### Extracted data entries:
»»

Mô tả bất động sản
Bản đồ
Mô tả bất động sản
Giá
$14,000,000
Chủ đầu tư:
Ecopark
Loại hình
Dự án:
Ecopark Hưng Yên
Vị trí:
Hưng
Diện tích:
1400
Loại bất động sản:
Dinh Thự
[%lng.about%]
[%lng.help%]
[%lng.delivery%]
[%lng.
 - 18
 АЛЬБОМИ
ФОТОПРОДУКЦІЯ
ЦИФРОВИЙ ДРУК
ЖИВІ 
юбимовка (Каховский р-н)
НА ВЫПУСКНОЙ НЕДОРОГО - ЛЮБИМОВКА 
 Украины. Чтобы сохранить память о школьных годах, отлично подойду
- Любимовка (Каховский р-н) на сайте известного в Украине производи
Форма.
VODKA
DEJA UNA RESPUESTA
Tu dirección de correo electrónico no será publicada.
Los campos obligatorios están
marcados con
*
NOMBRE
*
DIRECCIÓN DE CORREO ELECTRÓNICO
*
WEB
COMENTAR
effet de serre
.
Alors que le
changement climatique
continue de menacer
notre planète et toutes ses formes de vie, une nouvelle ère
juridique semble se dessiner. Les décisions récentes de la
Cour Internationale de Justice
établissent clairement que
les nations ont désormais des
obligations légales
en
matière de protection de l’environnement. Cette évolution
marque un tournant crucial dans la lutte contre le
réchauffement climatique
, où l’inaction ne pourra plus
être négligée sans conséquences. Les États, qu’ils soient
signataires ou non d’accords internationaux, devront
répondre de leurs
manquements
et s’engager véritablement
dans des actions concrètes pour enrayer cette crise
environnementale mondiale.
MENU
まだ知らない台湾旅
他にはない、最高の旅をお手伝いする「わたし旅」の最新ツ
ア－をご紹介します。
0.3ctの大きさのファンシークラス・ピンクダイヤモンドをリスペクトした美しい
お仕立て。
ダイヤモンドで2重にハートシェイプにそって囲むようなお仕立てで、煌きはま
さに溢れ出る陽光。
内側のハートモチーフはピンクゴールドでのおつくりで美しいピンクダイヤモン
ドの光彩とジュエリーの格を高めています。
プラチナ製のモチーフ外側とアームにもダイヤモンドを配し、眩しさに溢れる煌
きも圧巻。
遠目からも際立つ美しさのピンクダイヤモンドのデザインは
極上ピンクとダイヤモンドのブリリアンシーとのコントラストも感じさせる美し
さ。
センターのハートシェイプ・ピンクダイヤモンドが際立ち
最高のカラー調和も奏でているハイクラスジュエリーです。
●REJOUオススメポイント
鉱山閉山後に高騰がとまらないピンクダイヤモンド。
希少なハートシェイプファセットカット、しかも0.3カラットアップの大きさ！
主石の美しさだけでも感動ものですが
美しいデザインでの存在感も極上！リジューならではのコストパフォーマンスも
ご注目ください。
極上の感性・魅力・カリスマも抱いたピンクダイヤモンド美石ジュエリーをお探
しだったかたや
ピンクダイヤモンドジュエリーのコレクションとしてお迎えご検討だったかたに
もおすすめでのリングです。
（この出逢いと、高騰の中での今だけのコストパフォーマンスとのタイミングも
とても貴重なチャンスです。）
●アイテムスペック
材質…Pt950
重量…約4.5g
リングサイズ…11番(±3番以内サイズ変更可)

««

### WHAT IS BEING ASKED:
Reproduce word for word the lines of the records above, beginning at the first and ending with the line where "鉱山閉山後に高騰がとまらないピンクダイヤモンド。" appears, and nothing past it.

### TASK SOLUTION:
Mô tả bất động sản
Bản đồ
Mô tả bất động sản
Giá
$14,000,000
Chủ đầu tư:
Ecopark
Loại hình
Dự án:
Ecopark Hưng Yên
Vị trí:
Hưng
Diện tích:
1400
Loại bất động sản:
Dinh Thự
[%lng.about%]
[%lng.help%]
[%lng.delivery%]
[%lng.
 - 18
 АЛЬБОМИ
ФОТОПРОДУКЦІЯ
ЦИФРОВИЙ ДРУК
ЖИВІ 
юбимовка (Каховский р-н)
НА ВЫПУСКНОЙ НЕДОРОГО - ЛЮБИМОВКА 
 Украины. Чтобы сохранить память о школьных годах, отлично подойду
- Любимовка (Каховский р-н) на сайте известного в Украине производи
Форма.
VODKA
DEJA UNA RESPUESTA
Tu dirección de correo electrónico no será publicada.
Los campos obligatorios están
marcados con
*
NOMBRE
*
DIRECCIÓN DE CORREO ELECTRÓNICO
*
WEB
COMENTAR
effet de serre
.
Alors que le
changement climatique
continue de menacer
notre planète et toutes ses formes de vie, une nouvelle ère
juridique semble se dessiner. Les décisions récentes de la
Cour Internationale de Justice
établissent clairement que
les nations ont désormais des
obligations légales
en
matière de protection de l’environnement. Cette évolution
marque un tournant crucial dans la lutte contre le
réchauffement climatique
, où l’inaction ne pourra plus
être négligée sans conséquences. Les États, qu’ils soient
signataires ou non d’accords internationaux, devront
répondre de leurs
manquements
et s’engager véritablement
dans des actions concrètes pour enrayer cette crise
environnementale mondiale.
MENU
まだ知らない台湾旅
他にはない、最高の旅をお手伝いする「わたし旅」の最新ツ
ア－をご紹介します。
0.3ctの大きさのファンシークラス・ピンクダイヤモンドをリスペクトした美しい
お仕立て。
ダイヤモンドで2重にハートシェイプにそって囲むようなお仕立てで、煌きはま
さに溢れ出る陽光。
内側のハートモチーフはピンクゴールドでのおつくりで美しいピンクダイヤモン
ドの光彩とジュエリーの格を高めています。
プラチナ製のモチーフ外側とアームにもダイヤモンドを配し、眩しさに溢れる煌
きも圧巻。
遠目からも際立つ美しさのピンクダイヤモンドのデザインは
極上ピンクとダイヤモンドのブリリアンシーとのコントラストも感じさせる美し
さ。
センターのハートシェイプ・ピンクダイヤモンドが際立ち
最高のカラー調和も奏でているハイクラスジュエリーです。
●REJOUオススメポイント
鉱山閉山後に高騰がとまらないピンクダイヤモンド。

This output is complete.